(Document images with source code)
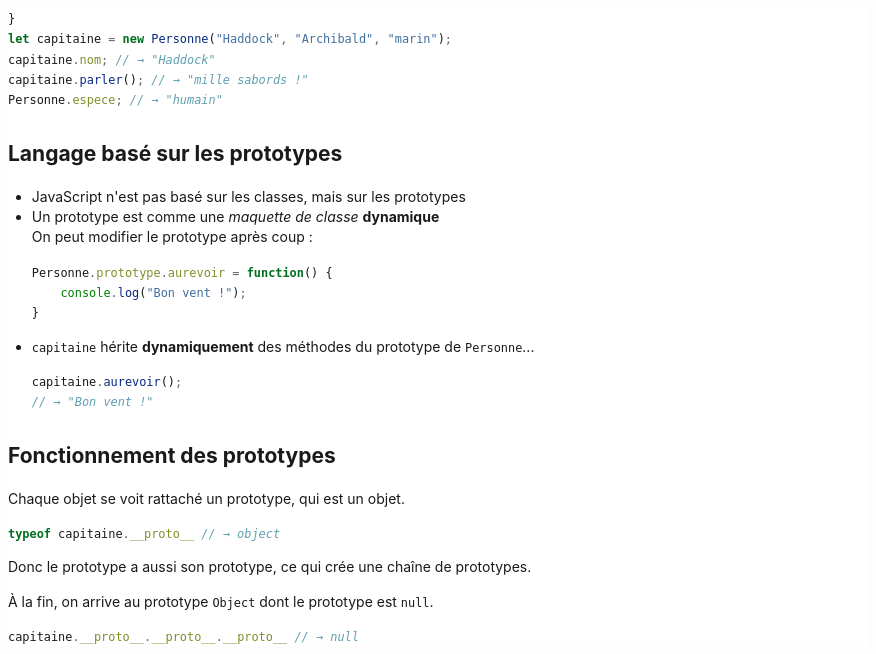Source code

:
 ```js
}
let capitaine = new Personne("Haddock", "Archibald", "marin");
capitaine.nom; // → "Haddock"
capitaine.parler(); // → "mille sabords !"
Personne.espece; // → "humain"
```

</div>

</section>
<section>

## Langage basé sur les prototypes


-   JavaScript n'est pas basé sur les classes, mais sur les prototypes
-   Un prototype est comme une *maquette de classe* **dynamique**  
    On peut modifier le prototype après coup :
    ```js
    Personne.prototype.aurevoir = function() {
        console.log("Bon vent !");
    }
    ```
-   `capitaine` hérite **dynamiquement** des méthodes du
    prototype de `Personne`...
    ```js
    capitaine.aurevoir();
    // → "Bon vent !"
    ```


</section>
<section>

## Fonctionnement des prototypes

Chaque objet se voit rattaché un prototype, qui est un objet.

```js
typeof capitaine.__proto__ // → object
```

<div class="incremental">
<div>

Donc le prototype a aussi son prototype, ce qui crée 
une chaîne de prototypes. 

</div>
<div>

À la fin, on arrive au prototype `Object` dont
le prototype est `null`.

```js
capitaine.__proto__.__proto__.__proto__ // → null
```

==

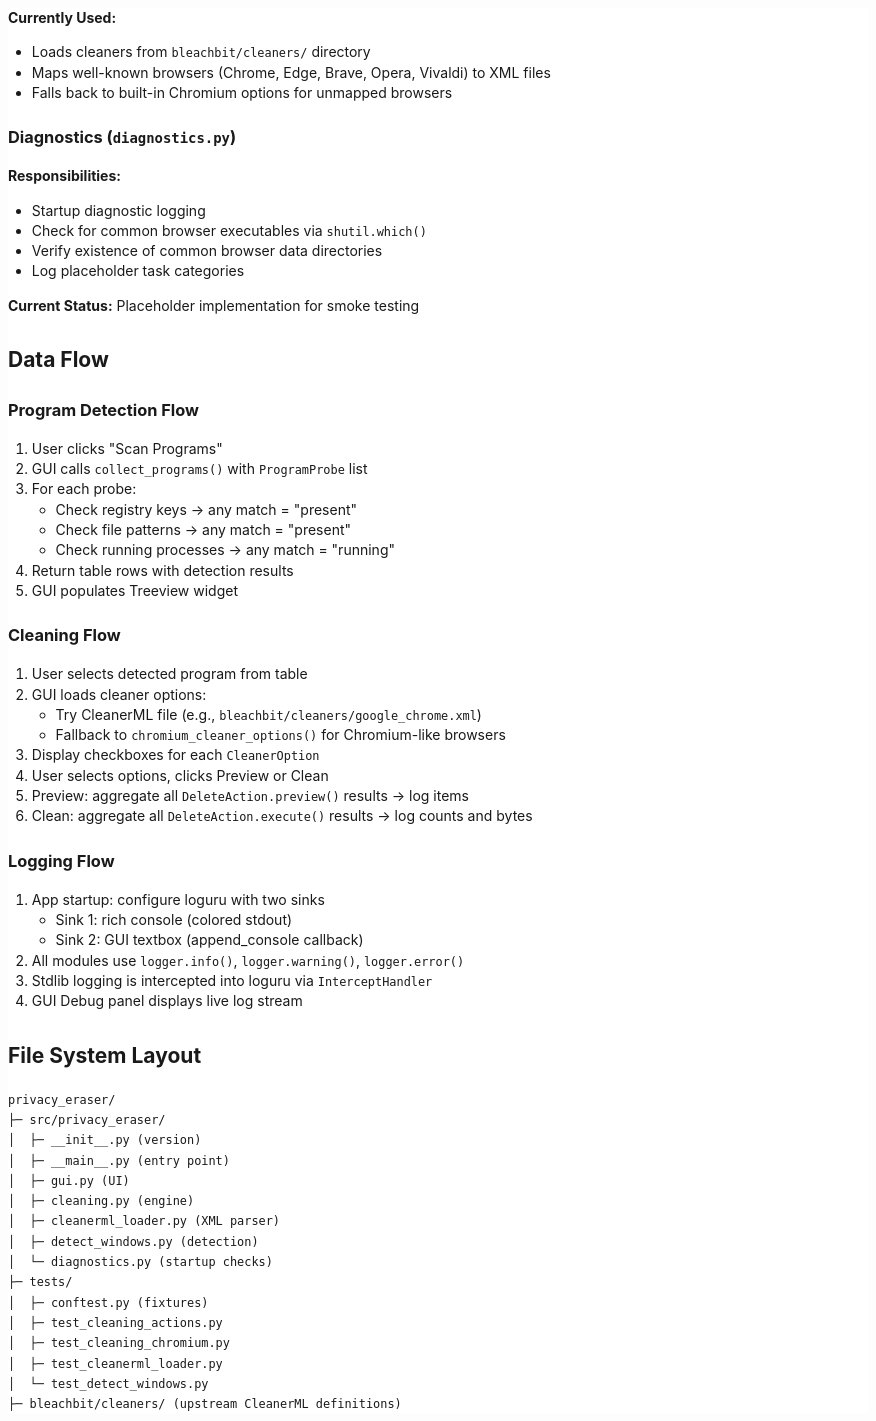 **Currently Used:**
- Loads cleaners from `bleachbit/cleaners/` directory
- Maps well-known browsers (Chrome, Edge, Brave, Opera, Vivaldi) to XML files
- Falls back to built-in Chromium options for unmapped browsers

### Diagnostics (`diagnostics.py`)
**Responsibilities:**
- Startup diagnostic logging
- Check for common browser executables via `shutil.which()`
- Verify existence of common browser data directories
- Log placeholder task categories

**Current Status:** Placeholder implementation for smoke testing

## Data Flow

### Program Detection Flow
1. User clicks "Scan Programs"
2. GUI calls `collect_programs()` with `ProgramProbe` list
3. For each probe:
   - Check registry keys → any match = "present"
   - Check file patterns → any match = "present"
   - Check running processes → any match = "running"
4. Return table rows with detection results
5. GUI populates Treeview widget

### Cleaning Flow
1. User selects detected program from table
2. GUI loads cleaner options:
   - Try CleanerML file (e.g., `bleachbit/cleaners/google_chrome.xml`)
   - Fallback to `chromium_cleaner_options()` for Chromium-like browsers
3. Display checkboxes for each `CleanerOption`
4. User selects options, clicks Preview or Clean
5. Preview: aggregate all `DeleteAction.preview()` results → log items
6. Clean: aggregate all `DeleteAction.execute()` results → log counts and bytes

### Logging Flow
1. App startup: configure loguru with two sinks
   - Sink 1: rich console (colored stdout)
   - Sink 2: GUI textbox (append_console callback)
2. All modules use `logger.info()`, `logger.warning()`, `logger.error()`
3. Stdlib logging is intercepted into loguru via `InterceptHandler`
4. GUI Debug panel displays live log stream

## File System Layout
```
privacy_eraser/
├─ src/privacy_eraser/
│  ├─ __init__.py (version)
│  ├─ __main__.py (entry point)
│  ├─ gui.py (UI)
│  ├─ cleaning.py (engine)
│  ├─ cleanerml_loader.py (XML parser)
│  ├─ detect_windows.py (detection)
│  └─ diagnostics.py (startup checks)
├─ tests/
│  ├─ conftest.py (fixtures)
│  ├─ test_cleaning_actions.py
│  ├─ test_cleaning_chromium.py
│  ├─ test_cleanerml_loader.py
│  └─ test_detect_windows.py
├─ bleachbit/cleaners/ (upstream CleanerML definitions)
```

_WHAT YOU ARE ASKED TO DO_
Copy the entries above exactly, but only from the line holding "### Program Detection Flow" through the line holding "- Sink 2: GUI", both included.

_ANSWER TO THE EXERCISE_
### Program Detection Flow
1. User clicks "Scan Programs"
2. GUI calls `collect_programs()` with `ProgramProbe` list
3. For each probe:
   - Check registry keys → any match = "present"
   - Check file patterns → any match = "present"
   - Check running processes → any match = "running"
4. Return table rows with detection results
5. GUI populates Treeview widget

### Cleaning Flow
1. User selects detected program from table
2. GUI loads cleaner options:
   - Try CleanerML file (e.g., `bleachbit/cleaners/google_chrome.xml`)
   - Fallback to `chromium_cleaner_options()` for Chromium-like browsers
3. Display checkboxes for each `CleanerOption`
4. User selects options, clicks Preview or Clean
5. Preview: aggregate all `DeleteAction.preview()` results → log items
6. Clean: aggregate all `DeleteAction.execute()` results → log counts and bytes

### Logging Flow
1. App startup: configure loguru with two sinks
   - Sink 1: rich console (colored stdout)
   - Sink 2: GUI textbox (append_console callback)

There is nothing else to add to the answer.